[Records for this exercise Boundary: Start]

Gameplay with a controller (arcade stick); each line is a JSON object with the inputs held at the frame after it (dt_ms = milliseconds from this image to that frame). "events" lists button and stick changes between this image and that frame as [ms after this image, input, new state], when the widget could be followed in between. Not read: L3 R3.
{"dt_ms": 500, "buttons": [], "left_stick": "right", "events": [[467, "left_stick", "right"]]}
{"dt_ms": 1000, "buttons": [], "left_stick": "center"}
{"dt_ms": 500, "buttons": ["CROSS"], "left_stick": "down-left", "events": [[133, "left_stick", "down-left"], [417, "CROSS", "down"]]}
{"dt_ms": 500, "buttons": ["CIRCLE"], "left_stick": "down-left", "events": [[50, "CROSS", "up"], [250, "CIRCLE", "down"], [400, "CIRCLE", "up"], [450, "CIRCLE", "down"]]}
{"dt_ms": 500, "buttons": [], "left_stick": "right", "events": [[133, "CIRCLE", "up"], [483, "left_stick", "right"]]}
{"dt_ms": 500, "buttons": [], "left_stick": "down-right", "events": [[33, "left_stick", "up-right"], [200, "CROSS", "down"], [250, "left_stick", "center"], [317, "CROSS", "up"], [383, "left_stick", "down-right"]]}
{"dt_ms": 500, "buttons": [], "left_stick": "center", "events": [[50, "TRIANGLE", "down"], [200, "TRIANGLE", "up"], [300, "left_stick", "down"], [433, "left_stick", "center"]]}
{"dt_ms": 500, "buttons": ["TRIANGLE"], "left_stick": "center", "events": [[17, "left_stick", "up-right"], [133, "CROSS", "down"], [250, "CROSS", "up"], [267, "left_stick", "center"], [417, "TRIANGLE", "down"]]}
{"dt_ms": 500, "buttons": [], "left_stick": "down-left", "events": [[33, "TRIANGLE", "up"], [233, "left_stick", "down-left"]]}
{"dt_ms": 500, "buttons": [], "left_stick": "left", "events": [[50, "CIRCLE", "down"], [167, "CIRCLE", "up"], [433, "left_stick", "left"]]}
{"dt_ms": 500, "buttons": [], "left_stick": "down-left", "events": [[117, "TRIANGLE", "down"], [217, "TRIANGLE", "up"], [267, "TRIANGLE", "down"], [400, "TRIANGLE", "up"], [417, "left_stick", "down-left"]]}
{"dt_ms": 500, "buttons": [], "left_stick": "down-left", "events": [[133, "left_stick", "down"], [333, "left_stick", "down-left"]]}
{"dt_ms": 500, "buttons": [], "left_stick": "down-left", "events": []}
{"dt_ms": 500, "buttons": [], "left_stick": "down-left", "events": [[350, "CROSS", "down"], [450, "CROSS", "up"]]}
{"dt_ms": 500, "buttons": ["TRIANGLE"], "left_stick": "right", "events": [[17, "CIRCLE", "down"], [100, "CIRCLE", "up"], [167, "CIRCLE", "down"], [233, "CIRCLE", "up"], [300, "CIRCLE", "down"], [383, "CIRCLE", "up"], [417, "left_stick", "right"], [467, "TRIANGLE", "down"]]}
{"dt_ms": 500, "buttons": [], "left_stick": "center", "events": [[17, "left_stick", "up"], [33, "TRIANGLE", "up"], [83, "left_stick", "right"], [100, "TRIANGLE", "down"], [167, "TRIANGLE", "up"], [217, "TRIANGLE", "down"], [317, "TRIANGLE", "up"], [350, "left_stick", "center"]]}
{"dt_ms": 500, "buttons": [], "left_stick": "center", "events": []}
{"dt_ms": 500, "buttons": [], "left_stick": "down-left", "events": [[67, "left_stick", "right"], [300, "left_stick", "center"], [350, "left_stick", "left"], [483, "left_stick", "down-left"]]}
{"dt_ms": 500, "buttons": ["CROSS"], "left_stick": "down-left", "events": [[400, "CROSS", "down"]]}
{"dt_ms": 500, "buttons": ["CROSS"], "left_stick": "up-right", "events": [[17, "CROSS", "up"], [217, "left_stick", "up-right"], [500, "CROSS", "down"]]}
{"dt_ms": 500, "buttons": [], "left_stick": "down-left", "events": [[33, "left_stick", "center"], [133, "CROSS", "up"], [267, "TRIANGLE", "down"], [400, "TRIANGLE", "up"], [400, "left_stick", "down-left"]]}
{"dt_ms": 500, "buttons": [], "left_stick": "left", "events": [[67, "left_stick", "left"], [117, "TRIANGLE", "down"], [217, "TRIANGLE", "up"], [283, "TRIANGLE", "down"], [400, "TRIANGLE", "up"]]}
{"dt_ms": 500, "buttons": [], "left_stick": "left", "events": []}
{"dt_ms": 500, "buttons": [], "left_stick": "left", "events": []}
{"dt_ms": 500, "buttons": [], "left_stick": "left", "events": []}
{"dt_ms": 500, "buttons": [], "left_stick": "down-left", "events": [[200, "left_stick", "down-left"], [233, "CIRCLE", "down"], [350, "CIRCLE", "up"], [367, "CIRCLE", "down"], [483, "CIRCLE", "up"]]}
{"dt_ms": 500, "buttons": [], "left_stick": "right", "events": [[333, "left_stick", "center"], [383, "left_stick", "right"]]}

[Records for this exercise Boundary: End]

Exactly reproduce every record.

Gameplay with a controller (arcade stick); each line is a JSON object with the inputs held at the frame after it (dt_ms = milliseconds from this image to that frame). "events" lists button and stick changes between this image and that frame as [ms after this image, input, new state], when the widget could be followed in between. Not read: L3 R3.
{"dt_ms": 500, "buttons": [], "left_stick": "right", "events": [[467, "left_stick", "right"]]}
{"dt_ms": 1000, "buttons": [], "left_stick": "center"}
{"dt_ms": 500, "buttons": ["CROSS"], "left_stick": "down-left", "events": [[133, "left_stick", "down-left"], [417, "CROSS", "down"]]}
{"dt_ms": 500, "buttons": ["CIRCLE"], "left_stick": "down-left", "events": [[50, "CROSS", "up"], [250, "CIRCLE", "down"], [400, "CIRCLE", "up"], [450, "CIRCLE", "down"]]}
{"dt_ms": 500, "buttons": [], "left_stick": "right", "events": [[133, "CIRCLE", "up"], [483, "left_stick", "right"]]}
{"dt_ms": 500, "buttons": [], "left_stick": "down-right", "events": [[33, "left_stick", "up-right"], [200, "CROSS", "down"], [250, "left_stick", "center"], [317, "CROSS", "up"], [383, "left_stick", "down-right"]]}
{"dt_ms": 500, "buttons": [], "left_stick": "center", "events": [[50, "TRIANGLE", "down"], [200, "TRIANGLE", "up"], [300, "left_stick", "down"], [433, "left_stick", "center"]]}
{"dt_ms": 500, "buttons": ["TRIANGLE"], "left_stick": "center", "events": [[17, "left_stick", "up-right"], [133, "CROSS", "down"], [250, "CROSS", "up"], [267, "left_stick", "center"], [417, "TRIANGLE", "down"]]}
{"dt_ms": 500, "buttons": [], "left_stick": "down-left", "events": [[33, "TRIANGLE", "up"], [233, "left_stick", "down-left"]]}
{"dt_ms": 500, "buttons": [], "left_stick": "left", "events": [[50, "CIRCLE", "down"], [167, "CIRCLE", "up"], [433, "left_stick", "left"]]}
{"dt_ms": 500, "buttons": [], "left_stick": "down-left", "events": [[117, "TRIANGLE", "down"], [217, "TRIANGLE", "up"], [267, "TRIANGLE", "down"], [400, "TRIANGLE", "up"], [417, "left_stick", "down-left"]]}
{"dt_ms": 500, "buttons": [], "left_stick": "down-left", "events": [[133, "left_stick", "down"], [333, "left_stick", "down-left"]]}
{"dt_ms": 500, "buttons": [], "left_stick": "down-left", "events": []}
{"dt_ms": 500, "buttons": [], "left_stick": "down-left", "events": [[350, "CROSS", "down"], [450, "CROSS", "up"]]}
{"dt_ms": 500, "buttons": ["TRIANGLE"], "left_stick": "right", "events": [[17, "CIRCLE", "down"], [100, "CIRCLE", "up"], [167, "CIRCLE", "down"], [233, "CIRCLE", "up"], [300, "CIRCLE", "down"], [383, "CIRCLE", "up"], [417, "left_stick", "right"], [467, "TRIANGLE", "down"]]}
{"dt_ms": 500, "buttons": [], "left_stick": "center", "events": [[17, "left_stick", "up"], [33, "TRIANGLE", "up"], [83, "left_stick", "right"], [100, "TRIANGLE", "down"], [167, "TRIANGLE", "up"], [217, "TRIANGLE", "down"], [317, "TRIANGLE", "up"], [350, "left_stick", "center"]]}
{"dt_ms": 500, "buttons": [], "left_stick": "center", "events": []}
{"dt_ms": 500, "buttons": [], "left_stick": "down-left", "events": [[67, "left_stick", "right"], [300, "left_stick", "center"], [350, "left_stick", "left"], [483, "left_stick", "down-left"]]}
{"dt_ms": 500, "buttons": ["CROSS"], "left_stick": "down-left", "events": [[400, "CROSS", "down"]]}
{"dt_ms": 500, "buttons": ["CROSS"], "left_stick": "up-right", "events": [[17, "CROSS", "up"], [217, "left_stick", "up-right"], [500, "CROSS", "down"]]}
{"dt_ms": 500, "buttons": [], "left_stick": "down-left", "events": [[33, "left_stick", "center"], [133, "CROSS", "up"], [267, "TRIANGLE", "down"], [400, "TRIANGLE", "up"], [400, "left_stick", "down-left"]]}
{"dt_ms": 500, "buttons": [], "left_stick": "left", "events": [[67, "left_stick", "left"], [117, "TRIANGLE", "down"], [217, "TRIANGLE", "up"], [283, "TRIANGLE", "down"], [400, "TRIANGLE", "up"]]}
{"dt_ms": 500, "buttons": [], "left_stick": "left", "events": []}
{"dt_ms": 500, "buttons": [], "left_stick": "left", "events": []}
{"dt_ms": 500, "buttons": [], "left_stick": "left", "events": []}
{"dt_ms": 500, "buttons": [], "left_stick": "down-left", "events": [[200, "left_stick", "down-left"], [233, "CIRCLE", "down"], [350, "CIRCLE", "up"], [367, "CIRCLE", "down"], [483, "CIRCLE", "up"]]}
{"dt_ms": 500, "buttons": [], "left_stick": "right", "events": [[333, "left_stick", "center"], [383, "left_stick", "right"]]}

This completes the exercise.